PROVIDED ENTRIES.
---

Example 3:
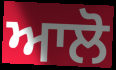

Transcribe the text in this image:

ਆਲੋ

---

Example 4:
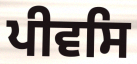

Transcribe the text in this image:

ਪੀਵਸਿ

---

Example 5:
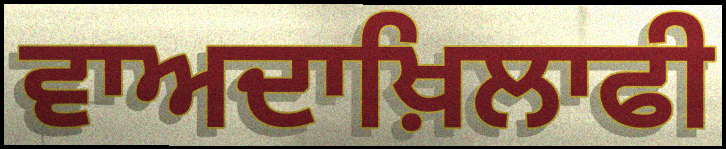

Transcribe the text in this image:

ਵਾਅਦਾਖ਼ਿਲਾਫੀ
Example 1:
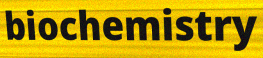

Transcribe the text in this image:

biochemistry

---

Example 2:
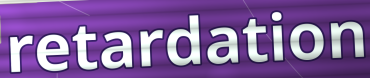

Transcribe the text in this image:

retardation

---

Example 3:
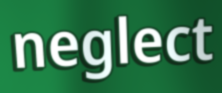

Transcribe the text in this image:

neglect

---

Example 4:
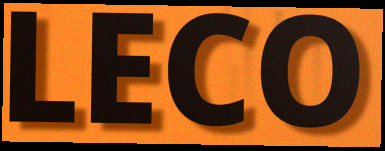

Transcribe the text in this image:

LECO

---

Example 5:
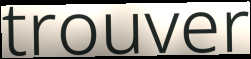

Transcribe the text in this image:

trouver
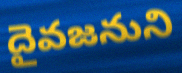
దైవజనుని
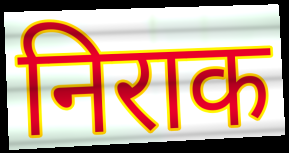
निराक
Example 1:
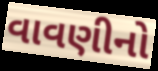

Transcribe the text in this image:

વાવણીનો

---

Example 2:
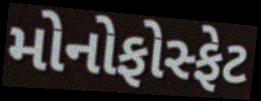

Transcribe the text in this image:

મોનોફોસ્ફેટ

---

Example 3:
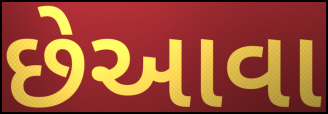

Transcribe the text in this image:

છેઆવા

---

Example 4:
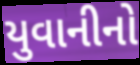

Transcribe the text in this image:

WHAT TO WORK ON. Transcribe the records above verbatim. Do not carry over any picture.

ANSWER TO THE EXERCISE.
---

Example 3:

Transcribe the text in this image:

ਆਲੋ

---

Example 4:

Transcribe the text in this image:

ਪੀਵਸਿ

---

Example 5:

Transcribe the text in this image:

ਵਾਅਦਾਖ਼ਿਲਾਫੀ
Example 1:

Transcribe the text in this image:

biochemistry

---

Example 2:

Transcribe the text in this image:

retardation

---

Example 3:

Transcribe the text in this image:

neglect

---

Example 4:

Transcribe the text in this image:

LECO

---

Example 5:

Transcribe the text in this image:

trouver
దైవజనుని
निराक
Example 1:

Transcribe the text in this image:

વાવણીનો

---

Example 2:

Transcribe the text in this image:

મોનોફોસ્ફેટ

---

Example 3:

Transcribe the text in this image:

છેઆવા

---

Example 4:

Transcribe the text in this image:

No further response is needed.